La sua carriera, tutta svolta in Sicilia, è stata caratterizzata non solo dall’indagine “Sistemi criminali”, ma anche dalle inchieste che hanno tentato di far luce sulle stragi del 1992 e 1993.
Non solo: quando era alla guida della procura generale di Palermo ha preso parte alle riunioni di coordinamento della procura nazionale antimafia sui mandanti esterni delle stragi, che sono state il preludio delle indagini in corso anche oggi, tra le quali quella in cui compare anche il nome di Berlusconi.
Ambizioni politiche
Cafiero de Raho, invece, è il terzo procuratore antimafia eletto subito dopo il suo pensionamento dagli uffici di via Giulia. Prima di lui, il Pd ha candidato e fatto eleggere al Senato (e poi alla presidenza di palazzo Madama) Piero Grasso, non riconfermato in questa legislatura, mentre nel 2019 ha eletto nel collegio sud al parlamento europeo Franco Roberti.
L’ambizione, anche in politica, di de Raho era nota in ambienti giudiziari. I suoi frequenti contatti con la politica provengono dalla sua storia nella magistratura associata. De Raho è stato legato alla corrente centrista di Unità per la Costituzione, la stessa di cui è stato capocorrente e deus ex machina l’ex magistrato Luca Palamara.
È stato proprio Palamara, con le sue dichiarazioni proprio in audizione davanti alla commissione parlamentare Antimafia, a dire che de Raho sarebbe stato nominato dal Consiglio superiore della magistratura prima al vertice della procura di Napoli e poi alla Dna grazie anche all’influenza del potente ex ministro dell’Interno del Pd, Marco Minniti.
I suoi contatti con la politica sono proseguiti anche dopo il pensionamento, sempre nell’area del centrosinistra ma con ottimi rapporti anche nel mondo Cinque stelle. Ad appena un mese dall’addio alla Dna, il neosindaco di Napoli frutto dell’accordo tra Pd e M5s, Gaetano Manfredi, ha nominato de Raho membro del consiglio d’amministrazione del teatro Mercadante del capoluogo partenopeo.

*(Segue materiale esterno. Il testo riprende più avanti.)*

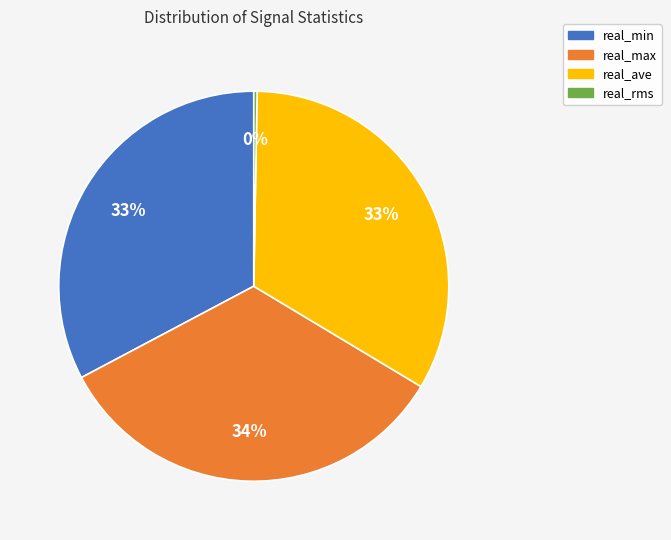

Does real_min represent more than half of the total?

No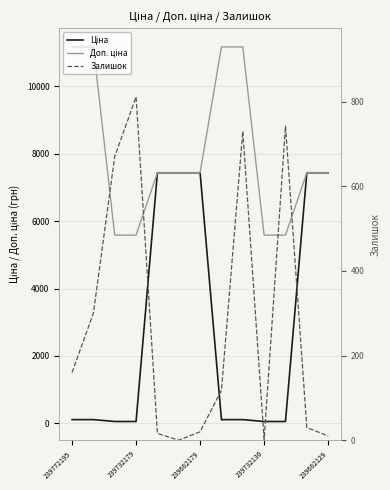

What is the sum of the Залишок values at 8 and 239682129?

746.0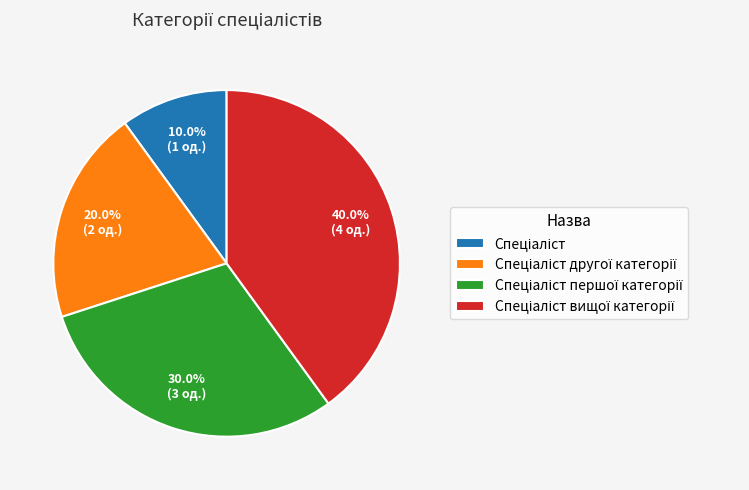

Is there a majority slice in this chart?

No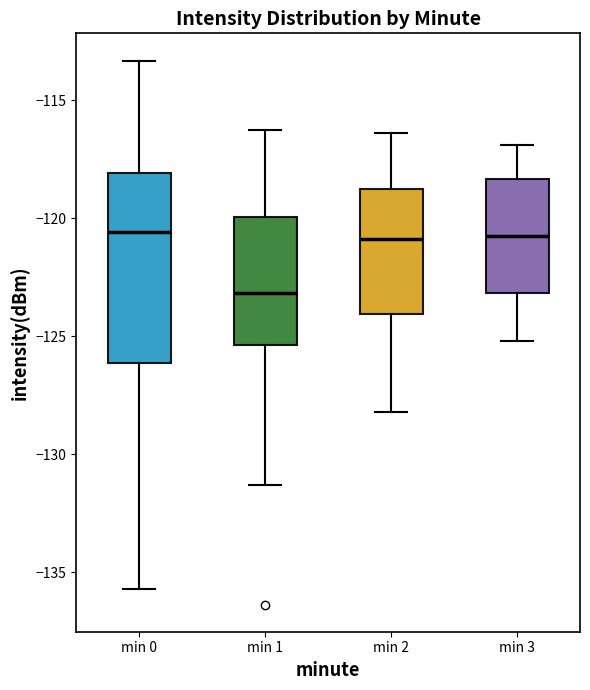

Comparing the boxes themselves (not the whiskers), which one is the tallest?

min 0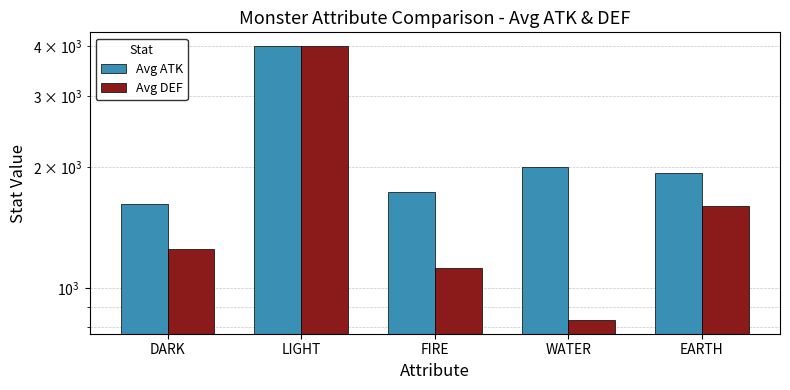

Reading left to right, what are all the values shown in this chart?

Avg ATK: 1621.4	4000.0	1730.0	2000.0	1936.4
Avg DEF: 1250.0	4000.0	1120.0	833.3	1600.0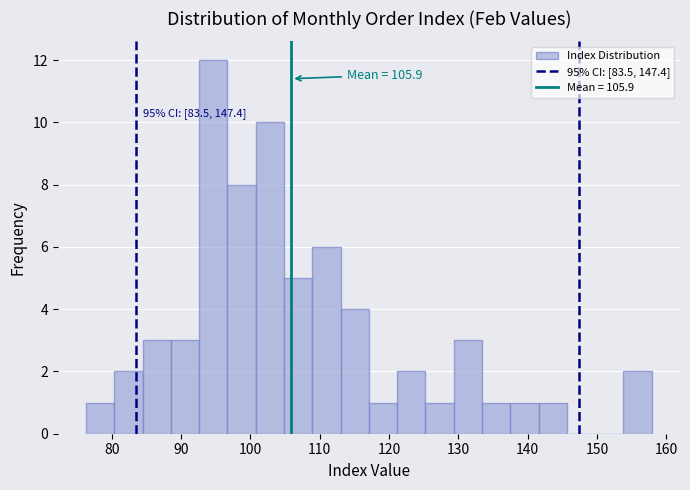

Which range on the x-axis has the tallest bar?

93 to 97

Un incarico di questo tipo, seppur contiguo alla politica, non ha fatto scalpore quanto la sua candidatura al Senato. A stupire una parte del mondo togato è stato il tempismo con cui è avvenuta: appena sette mesi dopo la fine di un incarico delicato come quello alla Dna, con tutto il bagaglio di conoscenze riservate che questo significa.
Oggi che Berlusconi, de Raho e Scarpinato si ritroveranno insieme in parlamento, l’interrogativo è se la legislatura che sta per cominciare darà vita all’ennesimo cortocircuito tra politica e magistratura, questa volta direttamente da dentro il palazzo.